Image courtesy of NEON

TD: The film includes footage of demonstrations and police brutality, intercut with dramatic scenes. Where did these real-life sequences come from?

MR: The footage is taken from protesters themselves, because in Iran, due to censorship and repression, journalists are not allowed to document protests. So, it falls upon protesters themselves, who have been documenting protests for a long time. At this time in history, they use mobile phones to capture footage, which they then circulate online.

I was making a film about a family that had become trapped within an apartment so it became very important to show what was happening outside on the streets.

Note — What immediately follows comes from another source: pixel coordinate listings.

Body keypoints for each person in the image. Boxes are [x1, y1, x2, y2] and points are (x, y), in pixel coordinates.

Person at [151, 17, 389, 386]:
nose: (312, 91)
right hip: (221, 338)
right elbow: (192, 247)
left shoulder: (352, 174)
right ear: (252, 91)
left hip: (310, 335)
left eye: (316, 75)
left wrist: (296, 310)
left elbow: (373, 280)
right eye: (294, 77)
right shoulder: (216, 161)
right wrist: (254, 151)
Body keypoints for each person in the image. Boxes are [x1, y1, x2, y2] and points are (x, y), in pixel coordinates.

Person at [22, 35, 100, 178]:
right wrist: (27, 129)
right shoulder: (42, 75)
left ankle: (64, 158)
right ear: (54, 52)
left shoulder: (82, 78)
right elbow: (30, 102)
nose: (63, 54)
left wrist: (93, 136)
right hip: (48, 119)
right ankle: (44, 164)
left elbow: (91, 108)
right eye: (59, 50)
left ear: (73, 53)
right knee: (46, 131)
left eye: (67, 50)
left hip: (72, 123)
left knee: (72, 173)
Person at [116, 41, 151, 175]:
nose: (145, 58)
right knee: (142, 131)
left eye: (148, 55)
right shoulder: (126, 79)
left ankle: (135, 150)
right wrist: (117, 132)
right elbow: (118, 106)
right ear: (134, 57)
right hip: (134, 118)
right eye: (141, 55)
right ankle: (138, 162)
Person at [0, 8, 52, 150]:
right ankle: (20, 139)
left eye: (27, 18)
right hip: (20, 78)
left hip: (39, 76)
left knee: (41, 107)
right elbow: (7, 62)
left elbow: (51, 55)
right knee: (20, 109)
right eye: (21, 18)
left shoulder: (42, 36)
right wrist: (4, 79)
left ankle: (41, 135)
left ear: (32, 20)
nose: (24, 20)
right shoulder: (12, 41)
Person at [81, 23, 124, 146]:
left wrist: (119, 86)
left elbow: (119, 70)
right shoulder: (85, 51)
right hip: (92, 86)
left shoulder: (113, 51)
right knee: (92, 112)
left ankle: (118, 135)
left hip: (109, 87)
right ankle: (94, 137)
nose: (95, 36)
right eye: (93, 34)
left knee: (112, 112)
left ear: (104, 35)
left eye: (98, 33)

And here I was making an underground film, it was impossible to even think of potentially reconstructing such scenes on location.  

TD: At the film’s end, Iman drives the family to his childhood home near ruins in the remote countryside. Does this symbolize that regime apparatchiks like Iman are out of touch and stuck in the past?

MR: It certainly shows there is this ongoing battle between the young generation and older generation that relates to tradition and modernity. 

TD: What’s next for Mohammad Rasoulof?

MR: Well, you know I’m a filmmaker, so naturally I think about making films [laughs]. I’m currently very busy with all the travel, accompanying the film around the world. I can not wait to sit down at my table and decide which film to get started on.

The Seed of the Sacred Fig” is 168 minutes long, in Farsi with English subtitles and theatrically opens Nov. 27.